«Полицейский участок».

Помещение, в которое я вступил, было обставлено более чем скудно. Большие квадратные окна располагались на уровне головы; сквозь матовые стекла едва просачивался свет.

На выщербленных стенах висели официальные распоряжения в узких черных рамках; на задней стене над запертой дверью я увидел портрет Людвига II Баварского. С высокого выбеленного потолка свисали примитивные четырехугольные газовые рожки. А еще в комнате находился длинный грязный стол, на котором лежало нечто ужасное: раздутое короткое тело в расшитом золотом и запачканном кровью мундире. Оно было совершенно окоченевшим. Ноги отсутствовали по колено; пустые штанины были завязаны узлом.

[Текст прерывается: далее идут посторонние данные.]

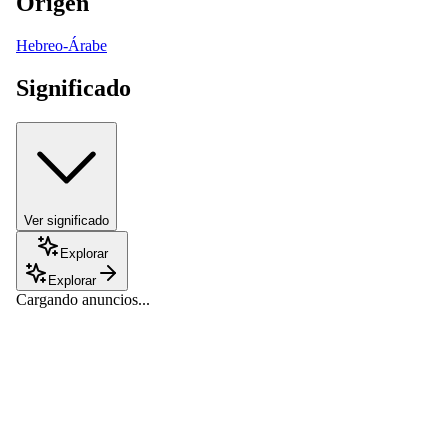
Origen
Hebreo-Árabe
Significado
Ver significado
Explorar
Explorar
Cargando anuncios...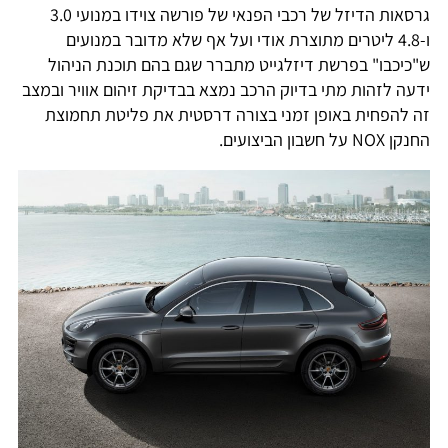
גרסאות הדיזל של רכבי הפנאי של פורשה צוידו במנועי 3.0
ו-4.8 ליטרים מתוצרת אודי ועל אף שלא מדובר במנועים
ש"כיכבו" בפרשת דיזלגייט מתברר שגם בהם תוכנת הניהול
ידעה לזהות מתי בדיוק הרכב נמצא בבדיקת זיהום אוויר ובמצב
זה להפחית באופן זמני בצורה דרסטית את פליטת תחמוצת
החנקן NOX על חשבון הביצועים.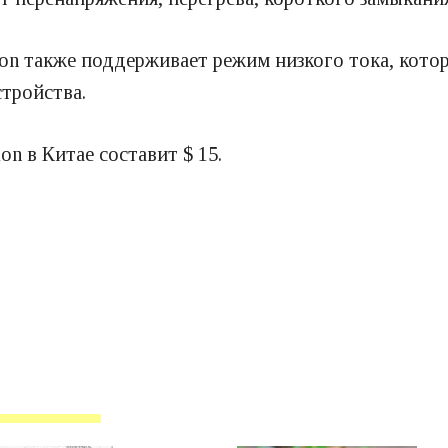
tion также поддерживает режим низкого тока, кото
стройства.
on в Китае составит $ 15.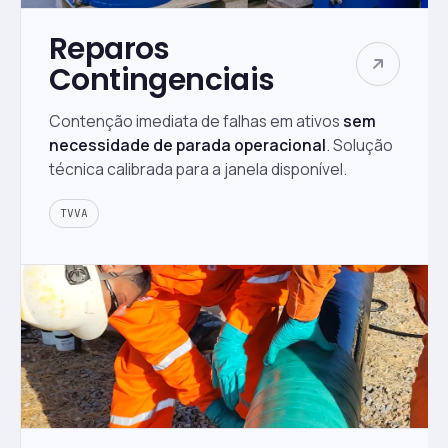
Reparos
Contingenciais
Contenção imediata de falhas em ativos
sem
necessidade de parada operacional
. Solução
técnica calibrada para a janela disponível.
TVVA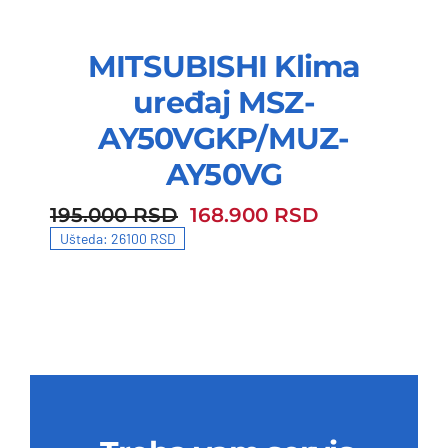
MITSUBISHI Klima
uređaj MSZ-
AY50VGKP/MUZ-
AY50VG
195.000
RSD
168.900
RSD
195.000 RSD.
168.900 RSD.
Ušteda: 26100 RSD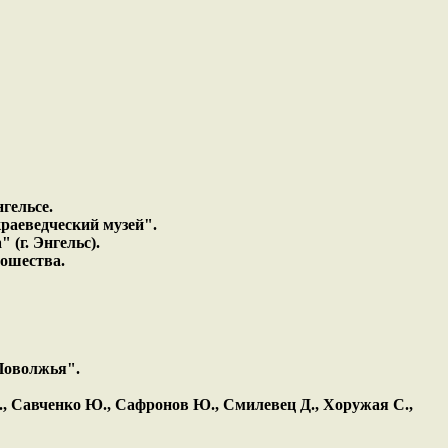
гельсе.
раеведческий музей".
(г. Энгельс).
ношества.
Поволжья".
., Савченко Ю., Сафронов Ю., Смилевец Д., Хоружая С.,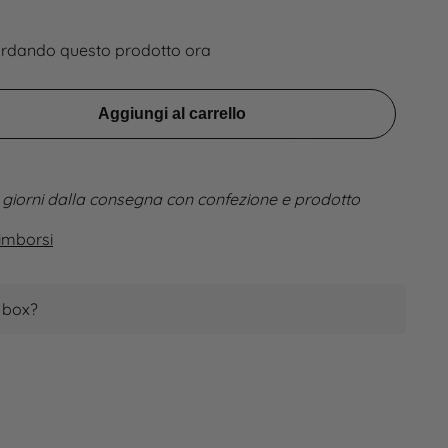
rdando questo prodotto ora
Aggiungi al carrello
 giorni dalla consegna con confezione e prodotto
imborsi
a box?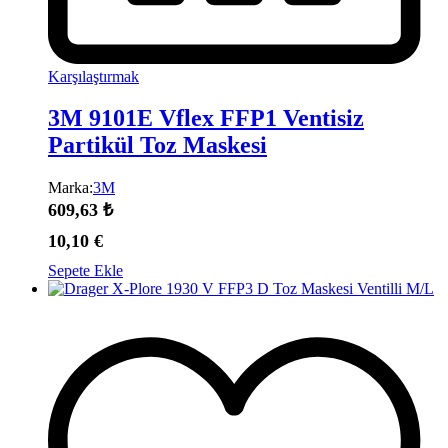
Karşılaştırmak
3M 9101E Vflex FFP1 Ventisiz
Partikül Toz Maskesi
Marka:
3M
609,63
₺
10,10
€
Sepete Ekle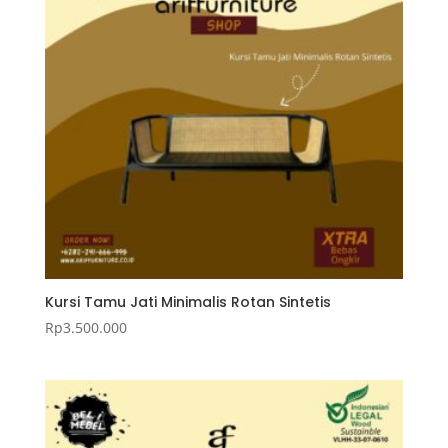
Kursi Tamu Jati Minimalis Rotan Sintetis
Rp
3.500.000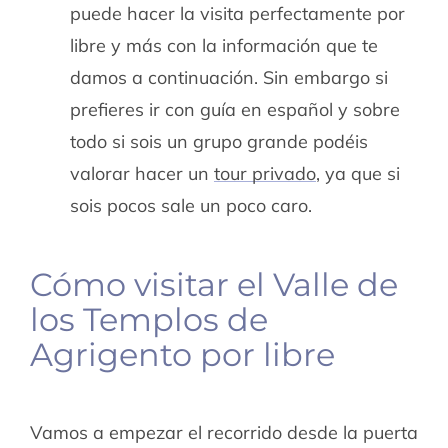
puede hacer la visita perfectamente por
libre y más con la información que te
damos a continuación. Sin embargo si
prefieres ir con guía en español y sobre
todo si sois un grupo grande podéis
valorar hacer un
tour privado
, ya que si
sois pocos sale un poco caro.
Cómo visitar el Valle de
los Templos de
Agrigento por libre
Vamos a empezar el recorrido desde la puerta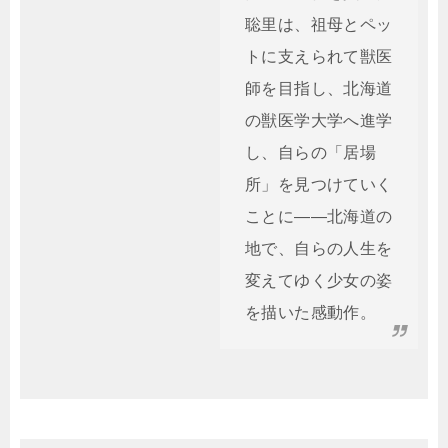
聡里は、祖母とペッ
トに支えられて獣医
師を目指し、北海道
の獣医学大学へ進学
し、自らの「居場
所」を見つけていく
ことに――北海道の
地で、自らの人生を
変えてゆく少女の姿
を描いた感動作。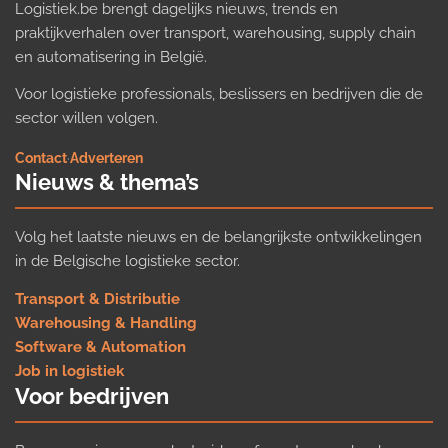
Logistiek.be brengt dagelijks nieuws, trends en
praktijkverhalen over transport, warehousing, supply chain
en automatisering in België.
Voor logistieke professionals, beslissers en bedrijven die de
sector willen volgen.
Contact
·
Adverteren
Nieuws & thema’s
Volg het laatste nieuws en de belangrijkste ontwikkelingen
in de Belgische logistieke sector.
Transport & Distributie
Warehousing & Handling
Software & Automation
Job in logistiek
Voor bedrijven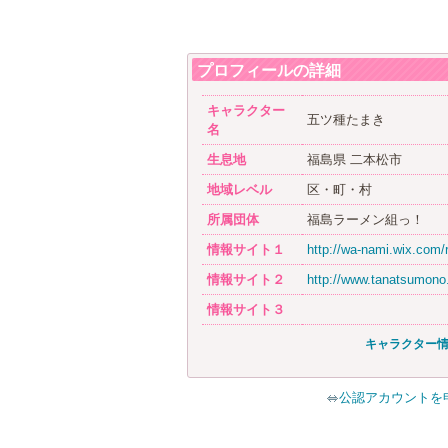
プロフィールの詳細
キャラクター
五ツ種たまき
名
生息地
福島県 二本松市
地域レベル
区・町・村
所属団体
福島ラーメン組っ！
情報サイト１
http://wa-nami.wix.com/r
情報サイト２
http://www.tanatsumono.
情報サイト３
キャラクター
公認アカウントを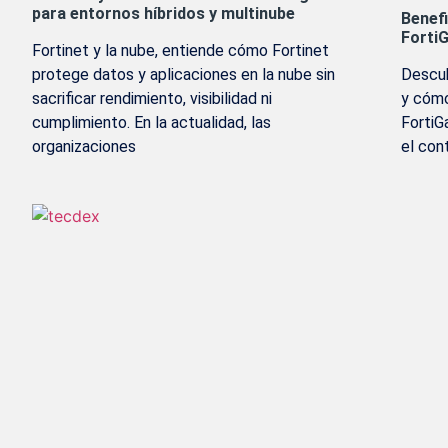
para entornos híbridos y multinube
Benefi
FortiG
Fortinet y la nube, entiende cómo Fortinet
protege datos y aplicaciones en la nube sin
Descub
sacrificar rendimiento, visibilidad ni
y cómo
cumplimiento. En la actualidad, las
FortiG
organizaciones
el con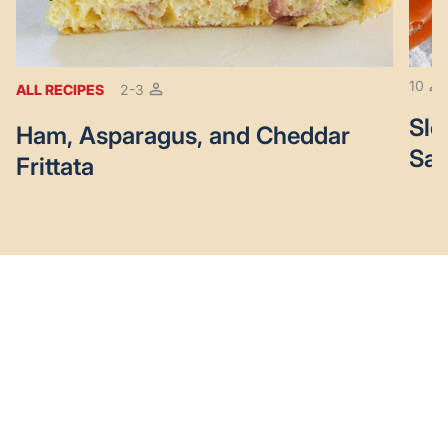
10
ALL RECIPES
2-3
Slo
Ham, Asparagus, and Cheddar
Sa
Frittata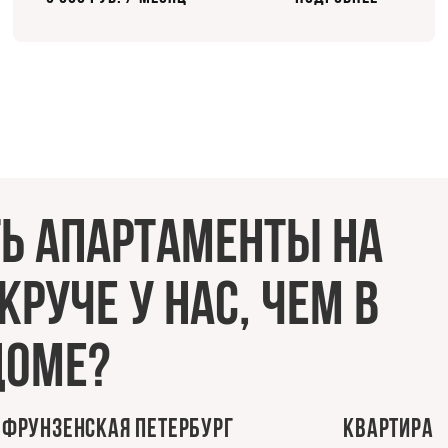
ь апартаменты на
руче у нас, чем в
доме?
l Фрунзенская Петербург
Квартира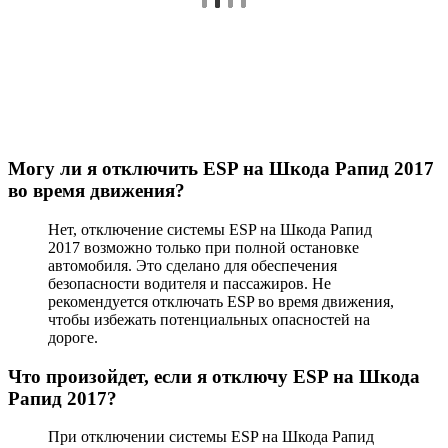
Могу ли я отключить ESP на Шкода Рапид 2017
во время движения?
Нет, отключение системы ESP на Шкода Рапид
2017 возможно только при полной остановке
автомобиля. Это сделано для обеспечения
безопасности водителя и пассажиров. Не
рекомендуется отключать ESP во время движения,
чтобы избежать потенциальных опасностей на
дороге.
Что произойдет, если я отключу ESP на Шкода
Рапид 2017?
При отключении системы ESP на Шкода Рапид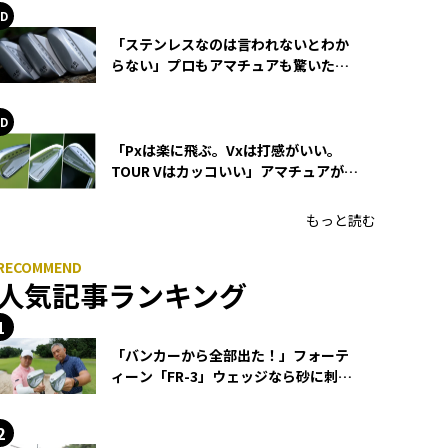
「ステンレスなのは言われないとわか
らない」プロもアマチュアも驚いた
HONMA WEDGEの打感とスピン
「Pxは楽に飛ぶ。Vxは打感がいい。
TOUR Vはカッコいい」アマチュアが選
ぶHONMA「T//WORLD アイアン」
もっと読む
人気記事ランキング
「バンカーから全部出た！」フォーテ
ィーン「FR-3」ウェッジなら砂に刺さ
らず脱出できる？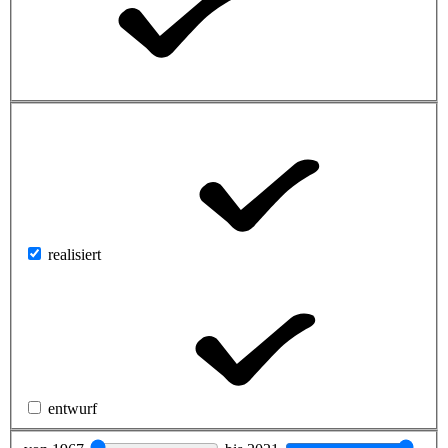
realisiert
entwurf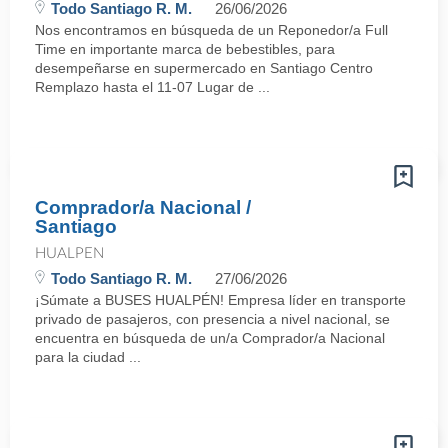
Todo Santiago R. M.
26/06/2026
Nos encontramos en búsqueda de un Reponedor/a Full
Time en importante marca de bebestibles, para
desempeñarse en supermercado en Santiago Centro
Remplazo hasta el 11-07 Lugar de ...
Comprador/a Nacional /
Santiago
HUALPEN
Todo Santiago R. M.
27/06/2026
¡Súmate a BUSES HUALPÉN! Empresa líder en transporte
privado de pasajeros, con presencia a nivel nacional, se
encuentra en búsqueda de un/a Comprador/a Nacional
para la ciudad ...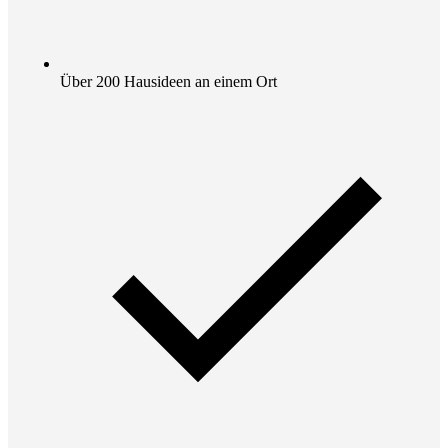
Über 200 Hausideen an einem Ort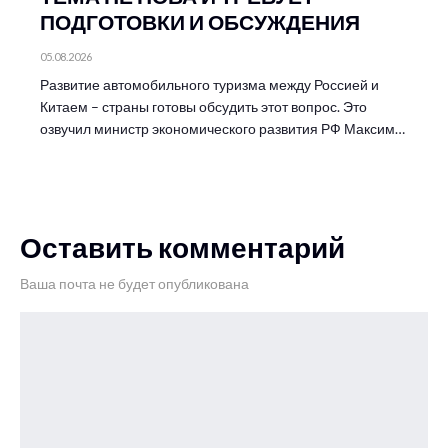
ПОДГОТОВКИ И ОБСУЖДЕНИЯ
05.08.2026
Развитие автомобильного туризма между Россией и
Китаем – страны готовы обсудить этот вопрос. Это
озвучил министр экономического развития РФ Максим…
Оставить комментарий
Ваша почта не будет опубликована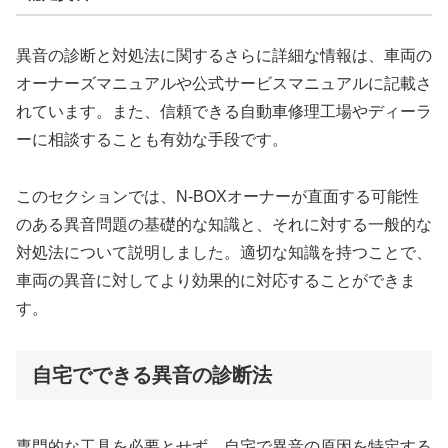
異音の診断と対処法に関するさらに詳細な情報は、車両の
オーナーズマニュアルや公式サービスマニュアルに記載さ
れています。また、信頼できる自動車修理工場やディーラ
ーに相談することも有効な手段です。
このセクションでは、N-BOXオーナーが直面する可能性
のある異音問題の基礎的な知識と、それに対する一般的な
対処法について説明しました。適切な知識を持つことで、
車両の異音に対してより効果的に対応することができま
す。
自宅でできる異音の診断法
専門的な工具を必要とせず、自宅で異音の原因を特定する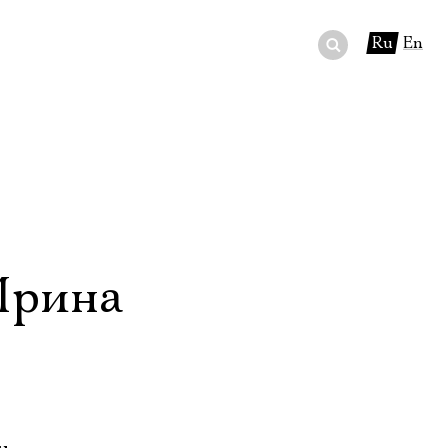
Ru
En
ный сертификат
ры
в буфете
Ирина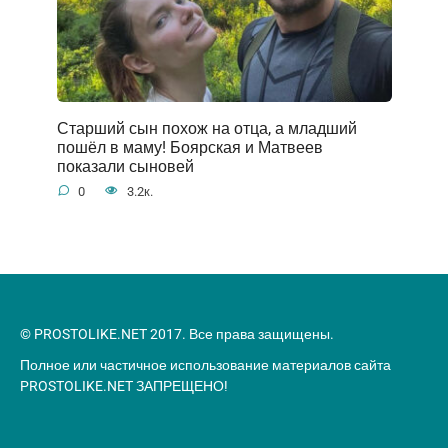
Старший сын похож на отца, а младший
пошёл в маму! Боярская и Матвеев
показали сыновей
0
3.2к.
© PROSTOLIKE.NET 2017. Все права защищены.
Полное или частичное использование материалов сайта
PROSTOLIKE.NET ЗАПРЕЩЕНО!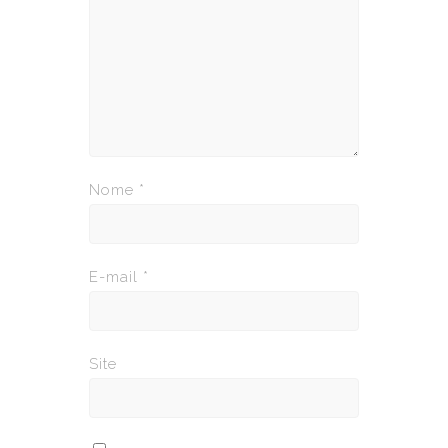
Nome
*
E-mail
*
Site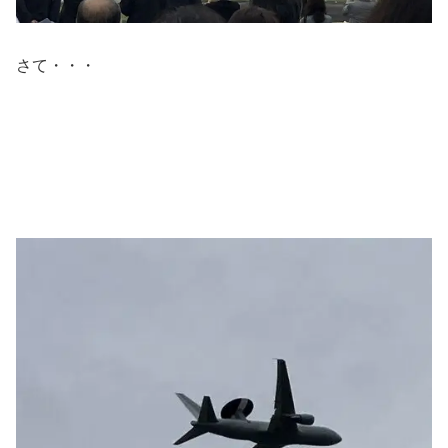
さて・・・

«Это король Баварии», — мелькнуло у меня в голове, и отныне я был уже твердо убежден в этом. Его жиденькая темная эспаньолка торчала кверху; я не осмеливался рассмотреть его распухшее лицо с более близкого расстояния, так как знал, что его коварные глаза продолжают жить и следят за каждым моим движением — а такими взглядами я уже был сыт по горло.

Через стеклянную дверь справа от меня падала косая полоска света.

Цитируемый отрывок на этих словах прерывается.